The value of single-family permits was up in April for a second month, increasing 11.4% to $1.6 billion. Alberta and Ontario were responsible for the growth in single-family intentions in March and April.
Municipalities issued $758 million worth of permits for multi-family dwellings in April, down 8.2% from March. The decline followed increases in March and February. Alberta, Quebec, Saskatchewan and Newfoundland and Labrador contributed to the April decline in multi-family permits.
Municipalities approved 10,663 new dwellings in April, down 5.8% from March. This was mainly a result of a 14.9% decrease in multi-family units to 5,612. The number of single-family dwellings approved rose 7.0% to 5,051 units.

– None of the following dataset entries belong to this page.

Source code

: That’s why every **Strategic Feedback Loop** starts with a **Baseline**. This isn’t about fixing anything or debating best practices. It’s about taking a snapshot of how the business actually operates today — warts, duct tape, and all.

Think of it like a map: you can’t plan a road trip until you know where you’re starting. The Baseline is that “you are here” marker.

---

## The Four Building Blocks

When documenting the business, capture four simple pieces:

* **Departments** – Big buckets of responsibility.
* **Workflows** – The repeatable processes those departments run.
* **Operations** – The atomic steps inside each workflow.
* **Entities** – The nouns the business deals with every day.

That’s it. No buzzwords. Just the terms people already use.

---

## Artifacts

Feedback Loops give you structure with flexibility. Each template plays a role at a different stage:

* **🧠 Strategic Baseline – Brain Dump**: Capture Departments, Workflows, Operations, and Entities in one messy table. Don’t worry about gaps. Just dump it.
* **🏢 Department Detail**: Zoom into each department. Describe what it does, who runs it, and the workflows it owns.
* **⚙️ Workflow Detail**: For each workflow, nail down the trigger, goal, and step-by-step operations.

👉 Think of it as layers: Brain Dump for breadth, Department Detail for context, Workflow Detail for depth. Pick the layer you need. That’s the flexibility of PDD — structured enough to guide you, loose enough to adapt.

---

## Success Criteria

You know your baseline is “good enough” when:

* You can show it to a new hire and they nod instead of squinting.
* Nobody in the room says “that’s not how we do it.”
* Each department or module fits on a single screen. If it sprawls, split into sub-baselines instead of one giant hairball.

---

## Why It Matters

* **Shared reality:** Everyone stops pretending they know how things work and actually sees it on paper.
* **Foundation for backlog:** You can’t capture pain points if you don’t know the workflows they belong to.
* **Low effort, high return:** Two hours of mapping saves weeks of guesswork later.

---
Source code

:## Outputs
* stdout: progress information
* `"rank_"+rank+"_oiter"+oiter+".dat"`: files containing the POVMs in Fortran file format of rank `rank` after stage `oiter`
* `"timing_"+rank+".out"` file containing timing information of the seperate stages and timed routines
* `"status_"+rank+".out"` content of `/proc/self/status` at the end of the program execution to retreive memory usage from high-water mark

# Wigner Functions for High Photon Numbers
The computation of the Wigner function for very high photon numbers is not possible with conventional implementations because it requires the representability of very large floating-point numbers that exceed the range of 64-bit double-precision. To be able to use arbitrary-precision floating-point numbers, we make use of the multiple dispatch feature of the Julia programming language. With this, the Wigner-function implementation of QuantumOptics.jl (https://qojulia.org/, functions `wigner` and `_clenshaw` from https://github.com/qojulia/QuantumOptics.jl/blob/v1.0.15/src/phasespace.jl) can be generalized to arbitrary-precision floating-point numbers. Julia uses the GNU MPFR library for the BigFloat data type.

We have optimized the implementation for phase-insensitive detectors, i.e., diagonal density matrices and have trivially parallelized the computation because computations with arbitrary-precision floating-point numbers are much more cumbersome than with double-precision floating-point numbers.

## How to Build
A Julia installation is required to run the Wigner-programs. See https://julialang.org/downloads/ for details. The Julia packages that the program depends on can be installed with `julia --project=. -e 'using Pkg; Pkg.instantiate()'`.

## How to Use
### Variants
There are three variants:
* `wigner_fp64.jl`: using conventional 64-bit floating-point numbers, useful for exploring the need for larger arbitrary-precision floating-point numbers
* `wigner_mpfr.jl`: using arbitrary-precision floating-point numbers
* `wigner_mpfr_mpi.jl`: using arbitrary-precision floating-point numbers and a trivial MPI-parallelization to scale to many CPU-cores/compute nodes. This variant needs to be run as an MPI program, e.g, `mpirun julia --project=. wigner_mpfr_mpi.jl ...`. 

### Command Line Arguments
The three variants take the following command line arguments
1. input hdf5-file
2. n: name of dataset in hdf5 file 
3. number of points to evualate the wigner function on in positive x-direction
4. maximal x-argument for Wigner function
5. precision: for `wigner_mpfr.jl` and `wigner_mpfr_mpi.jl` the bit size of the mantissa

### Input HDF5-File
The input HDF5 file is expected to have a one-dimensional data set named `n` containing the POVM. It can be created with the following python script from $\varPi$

The value of building permits fell in four provinces in April. The most significant declines occurred in Ontario (-15.7% to $1.5 billion) and British Columbia (-36.5% to $380 million). In Ontario, the strong decline in the commercial component more than offset the increases in the other components. The decrease in British Columbia was due to declines for all three non-residential components.
Nova Scotia, Alberta, New Brunswick and Manitoba posted the largest gains. All of these provinces except Alberta posted advances in both residential- and non-residential permits.
By Metro Area
The total value of permits was down in 20 of the 34 census metropolitan areas. Permit values dropped 22.3% in Toronto, as lower construction intentions in the commercial component more than offset increases in the institutional component and multi-family permits.
In Victoria, permit values fell 82.4% in April after tripling in February. Hamilton posted a 71.4% drop, due to declines in all three non-residential components. In contrast, Calgary posted its third monthly increase, attributable to higher construction intentions for single- and multi-family dwellings.